What to work on :: Write out the stretch of the carbon electrode passage from "Preferably, said carbonaceous" through "of shot coke.".

Preferably, said carbonaceous material is selected from the group consisting of sponge, needle or pitch cokes, and recycled carbon electrode remnants.
It has now been discovered that a satisfactory carbon electrode, suitable for use in an aluminum reduction cell may be prepared from a particulate carbonaceous, aggregate, preferably comprising more than 5%, by weight, of shot coke.
Thus, the present invention provides a method of making a carbon electrode, suitable for use as an anode in an aluminum reduction cell, which comprises mixing an aggregate, comprising a mixture of particulate shot coke, recycled anode butts, and a particulate carbonaceous material other than shot coke with coal tar pitch or combination pitch at an elevated temperature to form a paste wherein said aggregate comprises a combination of coarse, medium, and fine particles and said paste comprises up to about 90%, by weight, of said aggregate and from about 10 to about 20%, by weight, of said coal tar pitch or combination pitch; forming said paste into a solid body; and baking said solid body at an elevated temperature to form said carbon electrode.

[Collection entries]
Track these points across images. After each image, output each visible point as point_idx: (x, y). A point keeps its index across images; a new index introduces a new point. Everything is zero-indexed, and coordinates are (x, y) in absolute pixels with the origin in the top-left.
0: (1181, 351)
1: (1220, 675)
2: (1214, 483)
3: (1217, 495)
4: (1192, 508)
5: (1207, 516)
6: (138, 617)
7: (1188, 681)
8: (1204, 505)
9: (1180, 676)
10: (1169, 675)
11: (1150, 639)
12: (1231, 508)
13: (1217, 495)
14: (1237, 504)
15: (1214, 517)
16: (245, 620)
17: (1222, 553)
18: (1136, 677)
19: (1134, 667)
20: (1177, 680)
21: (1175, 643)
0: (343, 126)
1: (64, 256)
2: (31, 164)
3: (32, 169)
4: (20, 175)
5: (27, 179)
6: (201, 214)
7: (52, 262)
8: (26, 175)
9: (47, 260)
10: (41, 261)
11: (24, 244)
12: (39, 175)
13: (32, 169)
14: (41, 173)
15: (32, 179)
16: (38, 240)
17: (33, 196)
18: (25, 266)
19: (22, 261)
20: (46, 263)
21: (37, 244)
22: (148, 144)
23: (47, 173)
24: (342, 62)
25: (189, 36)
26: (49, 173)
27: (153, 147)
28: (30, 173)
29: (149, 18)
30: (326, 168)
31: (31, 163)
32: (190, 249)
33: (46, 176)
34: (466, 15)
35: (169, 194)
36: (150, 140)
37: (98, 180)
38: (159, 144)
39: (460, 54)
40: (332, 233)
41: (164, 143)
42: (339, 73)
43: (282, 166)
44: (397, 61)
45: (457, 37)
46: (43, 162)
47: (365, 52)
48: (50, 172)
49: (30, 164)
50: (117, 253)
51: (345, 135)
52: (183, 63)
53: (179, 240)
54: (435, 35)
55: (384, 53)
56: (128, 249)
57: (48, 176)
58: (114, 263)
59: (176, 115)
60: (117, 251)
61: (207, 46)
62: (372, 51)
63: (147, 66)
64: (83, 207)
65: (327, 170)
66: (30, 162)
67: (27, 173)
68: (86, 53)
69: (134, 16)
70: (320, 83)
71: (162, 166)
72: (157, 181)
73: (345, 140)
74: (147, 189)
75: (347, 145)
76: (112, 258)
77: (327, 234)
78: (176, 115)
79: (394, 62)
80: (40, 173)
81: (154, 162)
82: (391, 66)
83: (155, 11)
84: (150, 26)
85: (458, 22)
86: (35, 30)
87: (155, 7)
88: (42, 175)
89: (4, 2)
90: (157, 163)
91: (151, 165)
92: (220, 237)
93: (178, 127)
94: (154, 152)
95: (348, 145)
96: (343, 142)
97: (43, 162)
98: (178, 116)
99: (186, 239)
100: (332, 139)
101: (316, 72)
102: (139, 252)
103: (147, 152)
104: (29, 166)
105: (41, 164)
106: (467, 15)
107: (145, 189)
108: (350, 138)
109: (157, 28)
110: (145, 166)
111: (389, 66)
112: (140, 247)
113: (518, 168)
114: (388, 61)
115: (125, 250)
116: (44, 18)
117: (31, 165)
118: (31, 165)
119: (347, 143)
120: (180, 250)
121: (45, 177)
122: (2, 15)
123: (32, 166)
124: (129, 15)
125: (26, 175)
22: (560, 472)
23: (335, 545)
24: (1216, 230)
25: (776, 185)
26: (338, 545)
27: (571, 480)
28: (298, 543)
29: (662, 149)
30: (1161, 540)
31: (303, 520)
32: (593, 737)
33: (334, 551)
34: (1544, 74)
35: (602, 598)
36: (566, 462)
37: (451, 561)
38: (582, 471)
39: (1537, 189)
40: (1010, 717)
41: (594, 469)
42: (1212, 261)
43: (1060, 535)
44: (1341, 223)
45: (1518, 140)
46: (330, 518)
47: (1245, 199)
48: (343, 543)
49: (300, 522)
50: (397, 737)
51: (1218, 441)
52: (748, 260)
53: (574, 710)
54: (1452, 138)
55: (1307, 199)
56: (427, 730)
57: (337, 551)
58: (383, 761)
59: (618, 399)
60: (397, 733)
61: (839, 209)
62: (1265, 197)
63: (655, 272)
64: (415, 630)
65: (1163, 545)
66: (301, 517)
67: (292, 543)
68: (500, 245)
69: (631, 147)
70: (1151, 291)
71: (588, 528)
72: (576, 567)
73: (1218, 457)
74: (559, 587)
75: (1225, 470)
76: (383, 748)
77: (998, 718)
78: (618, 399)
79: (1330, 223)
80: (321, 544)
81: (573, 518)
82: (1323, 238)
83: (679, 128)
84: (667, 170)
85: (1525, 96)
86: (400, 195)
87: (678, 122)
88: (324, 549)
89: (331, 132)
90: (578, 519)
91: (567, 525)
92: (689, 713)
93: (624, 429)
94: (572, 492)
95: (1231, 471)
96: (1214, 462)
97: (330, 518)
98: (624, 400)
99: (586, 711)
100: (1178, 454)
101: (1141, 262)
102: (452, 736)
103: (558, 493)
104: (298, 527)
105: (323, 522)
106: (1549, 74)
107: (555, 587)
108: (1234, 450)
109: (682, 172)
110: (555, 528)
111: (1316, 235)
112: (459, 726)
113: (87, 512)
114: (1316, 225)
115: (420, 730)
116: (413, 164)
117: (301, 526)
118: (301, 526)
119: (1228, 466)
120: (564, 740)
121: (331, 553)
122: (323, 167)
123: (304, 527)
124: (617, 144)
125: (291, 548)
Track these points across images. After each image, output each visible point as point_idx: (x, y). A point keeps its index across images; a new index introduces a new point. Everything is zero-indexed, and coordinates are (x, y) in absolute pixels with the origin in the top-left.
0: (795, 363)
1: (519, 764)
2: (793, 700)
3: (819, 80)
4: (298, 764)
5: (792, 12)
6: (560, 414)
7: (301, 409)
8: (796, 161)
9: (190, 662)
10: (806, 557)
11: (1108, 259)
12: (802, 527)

Answer to this problem ::
Preferably, said carbonaceous material is selected from the group consisting of sponge, needle or pitch cokes, and recycled carbon electrode remnants.
It has now been discovered that a satisfactory carbon electrode, suitable for use in an aluminum reduction cell may be prepared from a particulate carbonaceous, aggregate, preferably comprising more than 5%, by weight, of shot coke.